## SET OF TASKS
1. Name every band mentioned in the profile of Leah Massey, the singer of Pest Control.
2. Pick up the profile of Leah Massey right where it leaves off and write its next few paragraphs.

## DOCUMENT SEGMENT
╔══

Leah Massey didn’t imagine herself as a hardcore singer when she was a kid in Leeds, growing up on pop-punk. Today, she and Pest Control are one of the British underground’s brightest lights. As their infestation grows, she tells us about ambition, grief, imposter syndrome and emo fandom…

How Pest Control’s Leah Massey found her voice in hardcore
Words:
Emma Wilkes
Photos:
Eddy Maynard, Stu Garneys

Technically, Leah Massey wouldn’t be here without Busted.

It seems a contradictory picture given what she’d grow up to be, but as a young girl, the band eased her into a brave new world dominated by loud guitars. She even name-checks James Bourne’s short-lived pop-punk outfit Son Of Dork – “If anyone remembers them” – who she kept up with after Busted first broke up in the ’00s.

Today, Leah’s recounting this to Kerrang! as the singer of one of the UK’s brightest and most exciting hardcore bands in years. Having started as an idea for a thrash outfit over lockdown, Pest Control are about to head out on the road with Knocked Loose on the Kentucky bruisers’ biggest UK tour to date, where they’ll tread the boards at no less a venue than London’s O2 Academy Brixton. After that, they’ll hit North America for their second tour with death metal legends Obituary, on a truly bonkers bill also featuring Nails and Terror. Right now, she’s shaking off a cold having spent the weekend playing in Spain.

╚══

## GIVEN INFORMATION
╔══

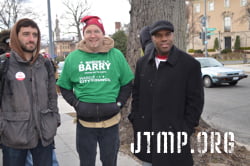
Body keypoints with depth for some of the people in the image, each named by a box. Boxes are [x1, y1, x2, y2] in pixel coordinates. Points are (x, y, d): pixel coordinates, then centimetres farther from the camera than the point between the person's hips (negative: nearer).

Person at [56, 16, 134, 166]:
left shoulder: (116, 55, 0)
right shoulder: (73, 57, 1)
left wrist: (119, 103, -4)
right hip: (85, 121, 0)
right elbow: (64, 87, 9)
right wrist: (77, 104, -5)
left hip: (111, 121, 0)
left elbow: (127, 84, 8)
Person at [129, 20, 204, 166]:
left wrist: (185, 130, -9)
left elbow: (196, 101, -6)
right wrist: (135, 121, 6)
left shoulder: (190, 64, -8)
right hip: (145, 132, 5)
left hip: (173, 133, -4)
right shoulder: (142, 63, 6)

╚══

## EXPECTED OUTPUTS
1. Pest Control, Busted, Son Of Dork, Knocked Loose, Obituary, Nails, Terror

2.
Leah took a winding road to ending up in hardcore. A girl whose world was once ruled by pop-punk and emo (“Fall Out Boy were one of my favourite bands ever!”), she started frequenting metalcore shows at the now-defunct Cockpit in her hometown of Leeds.

“My friend had an older sister who I used to think was really cool,” she recalls. “She was covered in tattoos and piercings. I was like, ‘Wow, whatever she says goes, whatever gigs she goes to, I’m going to those, too.”

Soon after, she fell properly into the genre via the likes of Basement and Title Fight.

“Basement were one of those bands I remember seeing all the time on Tumblr,” Leah says. “[People posted] all their lyrics onto photos of pine trees and things like that.”

In a full-circle moment that might well have had her teenage self excitedly running in circles, Pest Control are heading out on tour with them next month, when they both support Knocked Loose.

“Part of me is secretly freaking out that I get to watch that band play every night,” she grins. “That tour package as a whole is great for us to be a part of. I couldn’t have asked for a better start to this year.”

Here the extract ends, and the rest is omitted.